Il pranzo tra Monti e Berlusconi, l’atmosfera del ventennio, e la luce dei pomeriggi di novembre
Si è appena concluso il pranzo tra Mario Monti e il vecchio premier da troppo da tempo alla guida del Paese. In serata Silvio Berlusconi, salvo colpi, di scena si dimetterà e probabilmente il presidente della Repubblica Napolitano, domani conferirà l’incarico a Mario Monti. In momenti come questi in cui il vecchio sta morendo ma il nuovo non è ancora nato, si inganna l’attesa passeggiando e le strade diventano tutti corridoi d’ospedale che portano a una ipotetica sala parto. Un fondo di preoccupazione investe tutti: niente è sicuro e le ombre del passato improvvisamente ritornano a farci compagnia.

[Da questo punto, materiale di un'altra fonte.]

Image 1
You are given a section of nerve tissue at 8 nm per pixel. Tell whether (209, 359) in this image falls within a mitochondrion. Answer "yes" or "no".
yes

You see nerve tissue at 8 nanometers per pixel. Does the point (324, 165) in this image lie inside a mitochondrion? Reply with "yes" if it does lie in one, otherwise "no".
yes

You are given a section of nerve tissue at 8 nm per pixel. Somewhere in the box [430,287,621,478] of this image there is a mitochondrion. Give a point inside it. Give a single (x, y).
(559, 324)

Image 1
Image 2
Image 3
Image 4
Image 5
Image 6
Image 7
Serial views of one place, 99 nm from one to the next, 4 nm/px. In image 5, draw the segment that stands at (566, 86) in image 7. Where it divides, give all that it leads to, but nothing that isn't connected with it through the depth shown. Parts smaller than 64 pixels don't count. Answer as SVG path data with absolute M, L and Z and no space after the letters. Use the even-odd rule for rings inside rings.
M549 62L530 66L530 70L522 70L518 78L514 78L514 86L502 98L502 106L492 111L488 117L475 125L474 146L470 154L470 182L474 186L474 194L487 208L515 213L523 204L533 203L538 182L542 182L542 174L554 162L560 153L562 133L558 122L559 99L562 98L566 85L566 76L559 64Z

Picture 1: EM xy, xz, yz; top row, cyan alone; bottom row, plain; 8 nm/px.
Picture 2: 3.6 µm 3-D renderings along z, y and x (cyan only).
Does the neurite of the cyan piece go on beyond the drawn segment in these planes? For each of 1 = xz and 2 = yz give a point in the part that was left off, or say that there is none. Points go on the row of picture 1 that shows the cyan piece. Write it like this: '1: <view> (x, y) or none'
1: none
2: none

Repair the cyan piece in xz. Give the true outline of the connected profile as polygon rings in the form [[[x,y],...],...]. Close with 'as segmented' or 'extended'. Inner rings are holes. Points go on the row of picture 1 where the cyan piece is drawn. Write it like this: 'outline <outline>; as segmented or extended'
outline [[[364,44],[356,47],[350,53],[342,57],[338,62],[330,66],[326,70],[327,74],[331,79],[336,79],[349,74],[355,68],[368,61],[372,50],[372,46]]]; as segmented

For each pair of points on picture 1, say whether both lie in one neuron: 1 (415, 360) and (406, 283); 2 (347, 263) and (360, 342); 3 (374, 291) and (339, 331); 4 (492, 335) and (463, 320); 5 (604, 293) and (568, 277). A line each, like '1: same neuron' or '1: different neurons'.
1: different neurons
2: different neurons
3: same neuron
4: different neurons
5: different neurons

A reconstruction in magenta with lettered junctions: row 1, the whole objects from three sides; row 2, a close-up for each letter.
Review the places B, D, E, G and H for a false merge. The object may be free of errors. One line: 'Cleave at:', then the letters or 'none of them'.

A mano a mano che la luce del sole si fa più matura come frutta colta dagli alberi, mi viene da pensare a Alberto Moravia. Non so spiegarmi bene il motivo anche perché di Moravia ho letto soltanto Gli indifferenti, un romanzo ambientato soprattutto all’interno di una villa dove la luce arriva filtrata da tende di velluto cupo oppure da lampadari a tre braccia. Fuori piove sempre e la città, Roma, è irriconoscibile. Ridotta a muri macchiati da chiazze di umidità, cosi come la vegetazione a una anonima arborescenza e l’unica indicazione stradale appare quando uno dei protagonisti in taxi raggiunge via Boezio.
In quelle memorie del sottosuolo dell’Italia del ventennio fascista, non c’è luce. Solo ombre e penombre che alimentano gli stati d’animo delle persone che pensano, si esprimono e agiscono in maniera ambigua e debole: l’atmosfera è sempre pesante e corrotta, il disordine impuro, l’abbondanza sciatta, la volontà rassegnata, il disprezzo compassionevole, l’indifferenza ingiuriosa, il desiderio isterico e infine, la ragione lontana.
L’operazione che Moravia porta avanti, attraverso un’ambientazione decisamente teatrale, è quella di andare alle radici oscure del fascismo. In tutto il libro non se ne parla. Ma come sempre accade per le opere riuscite, la censura più che subita viene rielaborata stilisticamente: ogni parola, ogni sentimento, ogni intenzione allude sempre e soltanto al fascismo. E’ come se lo scrittore guardasse la società attraverso delle lenti speciali. In questo senso la pioggia, l’acqua che continua a scendere trasformando i marciapiedi in banchine, agisce come un liquido di contrasto.
Nei primi anni Sessanta Moravia si trasferisce con Dacia Maraini sul lungotevere della Vittoria, nella casa in cui rimarrà fino alla morte, ora diventata Museo. Da lì, dal suo studio, si può immaginare la vista di cui godeva sul Tevere e sui Parioli che scollinano secondo un andamento e una morfologia da luogo agreste. E' lì forse, da quella finestra, balcone o terrazza che maturano i romanzi successivi così diversi dal tono degli Indifferenti.
E’ probabile che nelle sue passeggiate spesso raggiungesse Villa Borghese e che in tram risalisse fino a piazza Ungheria. Per poi magari tornare a casa a piedi. Avvolto nel panno della sera incipiente già rappresa dall’umidità e con la testa sempre alta a osservare la penultima luce. Ed è probabile pure che senza più inforcare quegli occhiali speciali, continuasse a vedere le persone animate dalle stesse pulsioni e le case e le ville, depositari dei medesimi segreti. Come se da lontano dialogasse con gli scheletri usciti dagli armadi alla solita ora, per affacciarsi alla finestra a salutarlo.